** EXTRACT **

Virtual Supervisors (VS’s). The Virtual Supervisors (VS’s) are, in some sense, top-level VR’s, but can also be responsible for the GUI with a human expert. In particular, the VS displays to the human supervisor the result of callback functions from the robot or sensor streams that depict the most current state of the robot workspace. Furthermore, the VS represents in a GUI the function that can be invoked on a VR and allows the operator to issue the appropriate function calls. We have also investigated whether it is possible to generate GUI’s for VR function calls dynamically. When a VR reports a method with some number of parameters and the supervisor indicates to the VS that he or she has an interest in executing that method, the virtual supervisor dynamically creates controls that are good representations of each parameter’s type. For example, a range parameter can be represented by a sliding bar (see Section 4). The human supervisor can then manipulate these newly created controls to reflect the parameter values he wishes to send to the method. At present, only the basic data types are associated with a class of controls that may be displayed on the VS. In general, this limited set of widgets could severely restrict the type of GUI that can be created dynamically, but in our experience such widgets were more than sufficient to dynamically generate GUI’s for a surprisingly large number of interfaces. 

Compliant Control. Networked communication is subject to long delays, packet losses, communication failures, and jitter and all of these factors impact the stability and performance of a robotic system. For example, a space robot controlled in real-time directly from Earth can become unstable or tremendously inefficient even when delays are of the order of 100ms or less. As a result, the robot cannot be guaranteed to be resilient and safe for its environment. Compliant control is a set of techniques to guarantee robot stability even in the presence of arbitrary delays, packet losses, or jitter as long as the environment dynamics can be roughly characterized. Compliant control is based on the two techniques of natural admittance control and virtual attractors, which are described next.

The first component for compliant control is natural admittance control (NAC). NAC is based on a set of parameters that prescribe desirable admittance dynamics that the robot should emulate. For example, a NAC robot can be instructed to wash a window if the NAC parameters are set so that the robot behaves relatively stiffly in directions tangent to the glass and compliant normal to the glass. As another example, a NAC robot can be instructed to open a door if the NAC parameters are set so that the robot behaves relatively stiffly in the expected direction of motion and complies gently in directions corresponding with the hinge constraints (incidentally, it is not necessary to know these direction axes at all precisely).

NAC was introduced by one of the authors and has been advanced over the last 14 years. NAC has demonstrated pioneering compliant motion control on a variety of robotic manipulators and control platforms [4-16]. The NAC method has been shown to be responsive, stable, and portable across robots and controllers. While NAC controller performance is a continuing objective of on-going research, this technology is sufficiently developed that it can be used now as a foundation for remote controls.

A second component of compliant control is the notion of virtual attractors. A virtual attractor is a point in the three-dimensional space to which the robot end-effector is virtually connected by means of a set of fictitious springs and dampers of specified stiffness and damping. The use of virtual attractors, springs, and dampers is illustrated schematically in Figure 2. Virtual attractor behaviors enable a designer to visualize and produce desirable interaction dynamics. Furthermore, the virtual attractor can be moved over time, thereby forcing the robot end-effector to follow it according to the dynamics specified by the virtual springs and dampers. For the example of washing glass, the virtual attractor would move along coordinates projected onto the tangent plane of the glass, but would be displaced slightly into or through the plane of the glass. As a result, the virtual attractor will be followed closely by the end-effector on the glass plane while the attractor displacement normal to the glass causes a stretch of a soft virtual spring, thus producing a desired pre-load (normal force). With this combination of virtual attractor trajectories and virtual springs, the robot can perform surface following, can fit parts together, can turn a crank, and can cooperatively manipulate large objects in collaboration with other robots.

** ACTIVITY 1 **
Put the lines of the entries, from their start through the line holding "Answer: (B)", into a numbered list, both ends included and blank lines omitted. Leave the pictures out.
The passage and the entries have no connection to each other.

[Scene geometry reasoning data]
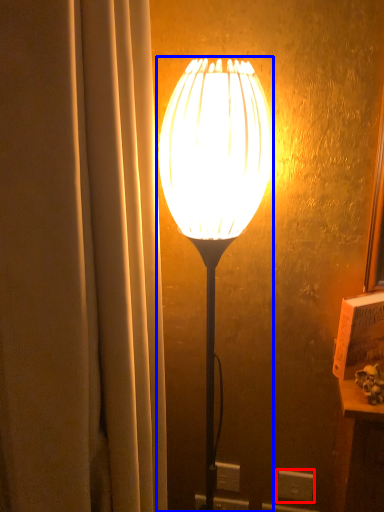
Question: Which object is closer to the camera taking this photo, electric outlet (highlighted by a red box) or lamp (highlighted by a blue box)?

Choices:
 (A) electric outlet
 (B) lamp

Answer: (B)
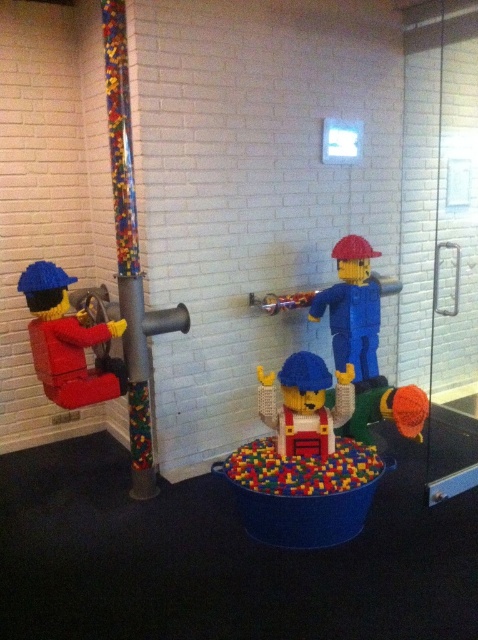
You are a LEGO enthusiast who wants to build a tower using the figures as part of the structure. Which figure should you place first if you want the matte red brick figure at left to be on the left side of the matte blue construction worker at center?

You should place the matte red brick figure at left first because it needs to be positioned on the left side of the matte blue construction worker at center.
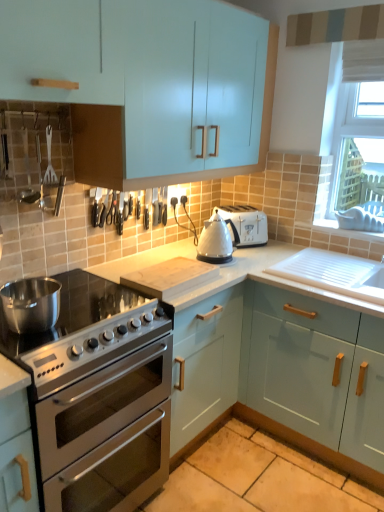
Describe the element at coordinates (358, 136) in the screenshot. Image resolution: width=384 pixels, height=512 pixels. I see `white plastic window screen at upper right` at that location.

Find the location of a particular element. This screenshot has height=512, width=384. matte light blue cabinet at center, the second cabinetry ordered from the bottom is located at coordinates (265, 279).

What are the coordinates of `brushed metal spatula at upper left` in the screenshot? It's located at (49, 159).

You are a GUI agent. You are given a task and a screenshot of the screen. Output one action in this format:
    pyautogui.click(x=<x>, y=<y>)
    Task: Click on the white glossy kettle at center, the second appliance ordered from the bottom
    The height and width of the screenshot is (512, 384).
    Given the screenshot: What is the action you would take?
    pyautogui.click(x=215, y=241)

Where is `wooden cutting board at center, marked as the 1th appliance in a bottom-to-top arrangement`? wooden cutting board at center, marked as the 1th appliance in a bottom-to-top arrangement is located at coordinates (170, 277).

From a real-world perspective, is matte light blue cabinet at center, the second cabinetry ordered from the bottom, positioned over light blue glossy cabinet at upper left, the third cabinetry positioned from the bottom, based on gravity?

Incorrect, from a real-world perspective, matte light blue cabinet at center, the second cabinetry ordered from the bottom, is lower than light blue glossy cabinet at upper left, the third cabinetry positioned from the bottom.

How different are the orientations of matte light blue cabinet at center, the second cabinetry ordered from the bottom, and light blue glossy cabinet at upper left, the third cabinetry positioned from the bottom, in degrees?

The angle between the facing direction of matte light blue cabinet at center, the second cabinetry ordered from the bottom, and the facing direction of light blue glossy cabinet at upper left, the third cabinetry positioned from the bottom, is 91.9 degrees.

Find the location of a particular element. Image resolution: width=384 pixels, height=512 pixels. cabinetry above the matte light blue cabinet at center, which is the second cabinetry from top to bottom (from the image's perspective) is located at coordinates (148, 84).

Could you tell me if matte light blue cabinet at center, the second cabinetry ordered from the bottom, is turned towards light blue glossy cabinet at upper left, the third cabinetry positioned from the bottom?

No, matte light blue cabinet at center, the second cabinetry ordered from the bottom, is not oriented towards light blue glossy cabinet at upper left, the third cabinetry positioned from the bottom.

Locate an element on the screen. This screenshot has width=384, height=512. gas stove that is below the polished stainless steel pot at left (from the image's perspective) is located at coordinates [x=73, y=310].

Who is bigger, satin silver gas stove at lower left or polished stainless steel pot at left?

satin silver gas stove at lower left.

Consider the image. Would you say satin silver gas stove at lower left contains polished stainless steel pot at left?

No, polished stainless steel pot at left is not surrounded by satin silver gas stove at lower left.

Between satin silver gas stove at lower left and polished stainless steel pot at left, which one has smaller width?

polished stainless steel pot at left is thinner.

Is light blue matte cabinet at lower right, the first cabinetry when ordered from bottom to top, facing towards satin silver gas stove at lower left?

** ACTIVITY 2 **
Write a continuation of the passage on compliant control of networked robots.

** REPLY 1 **
1. Question: Which object is closer to the camera taking this photo, electric outlet (highlighted by a red box) or lamp (highlighted by a blue box)?
2. Choices:
3.  (A) electric outlet
4.  (B) lamp
5. Answer: (B)

** REPLY 2 **
We have found that the definition of virtual impedance and a virtual attractor conveniently constitutes a simple and effective interface between the dynamic interaction control layer and higher-level intelligence [12-15]. In particular, this paradigm served as the interface between a local controller and a networked control system. This core technology helps us to define the appropriate communications approach for future intelligent robots, including level of abstraction, a relevant communications protocol, and the associated demands on and implications of network behavior.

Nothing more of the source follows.